Meiklejohn and Jockel both reported strong late-season harvests.
"The best August I've had in three years," said Jockel.
"Been good for me," said Meiklejohn, who runs trotlines on the Severn River.
Neither tried to guess how long crabs will make themselves available.
Crabs fatten up for the winter before burrowing in the bottom for several months of dormancy. Males head for deep channels in the bay; females run south for the saltier water needed for spawning.
What about the prospects for next season, especially after a year of reports of poor production? "There's been plenty of little ones," said Meiklejohn. "A good sign for next year."
"I'm hearing there are a lot of little crabs," said Jockel. "But you never really know. A lot depends on the harshness of the winter, the salinity of the water, a bunch of things."
Watermen and scientists will tell you that the crab is a critter of vast unpredictability. What is predictable is their sweet taste, especially in a season when they're not supposed to be around.
Meiklejohn was lunching on crabs with his 1-year-old daughter Demi Sue when we contacted him the other day. "Good," he said of his meal.
A happy gurgle in the background seemed to agree.
Jeff Holland, whose prose resided in this spot for most of the past year, has moved on to become director of the Baltimore Waterfront Festival, descendant of the fuss that accompanied the Whitbread Round-the-World racing fleet to the Inner Harbor last year.
The festival is set for the last weekend of April next year and figures to be in place in 2002 when the fleet returns, this time under the sponsorship of Volvo. As they did last year, the yachts will visit Annapolis before they begin the eastbound run across the Atlantic.
Holland wears many hats -- bard, balladeer, organizer, composer of awful puns. Another of those hats is a tricornered one to top off the Colonial costume he wears to various functions as director of Celebrate 350 Annapolis & Anne Arundel County.

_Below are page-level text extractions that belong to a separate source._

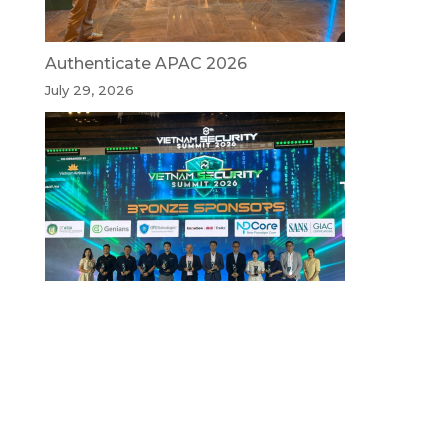
Authenticate APAC 2026
July 29, 2026
Vietnam Security Summit 2026
July 29, 2026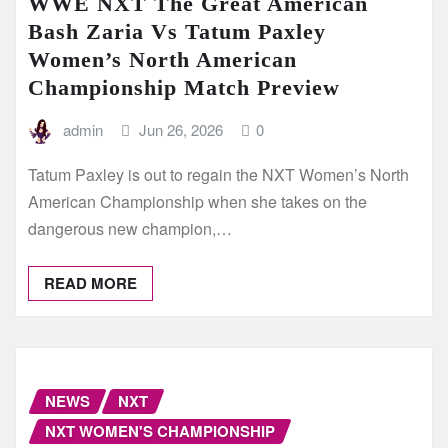
WWE NXT The Great American
Bash Zaria Vs Tatum Paxley
Women’s North American
Championship Match Preview
admin
Jun 26, 2026
0
Tatum Paxley is out to regain the NXT Women’s North
American Championship when she takes on the
dangerous new champion,…
READ MORE
NEWS
NXT
NXT WOMEN'S CHAMPIONSHIP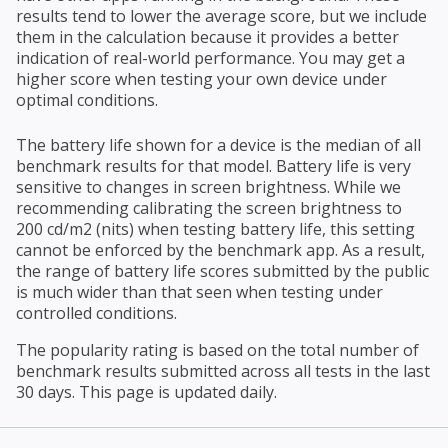
results tend to lower the average score, but we include
them in the calculation because it provides a better
indication of real-world performance. You may get a
higher score when testing your own device under
optimal conditions.
The battery life shown for a device is the median of all
benchmark results for that model. Battery life is very
sensitive to changes in screen brightness. While we
recommending calibrating the screen brightness to
200 cd/m2 (nits) when testing battery life, this setting
cannot be enforced by the benchmark app. As a result,
the range of battery life scores submitted by the public
is much wider than that seen when testing under
controlled conditions.
The popularity rating is based on the total number of
benchmark results submitted across all tests in the last
30 days. This page is updated daily.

He showed up in top hat (and spats) for a 350th do with the Annapolis Symphony at Maryland Hall the other night.
He describes himself as a "schemer of rhymes" and two years ago was proclaimed Poet Laureate of Eastport by an act of the Annapolis city council.
He and pal Kevin Brooks perform as Them Eastport Oyster Boys, singing their own songs about the Chesapeake Bay. They give away a lot of their music for charity events, which is right neighborly.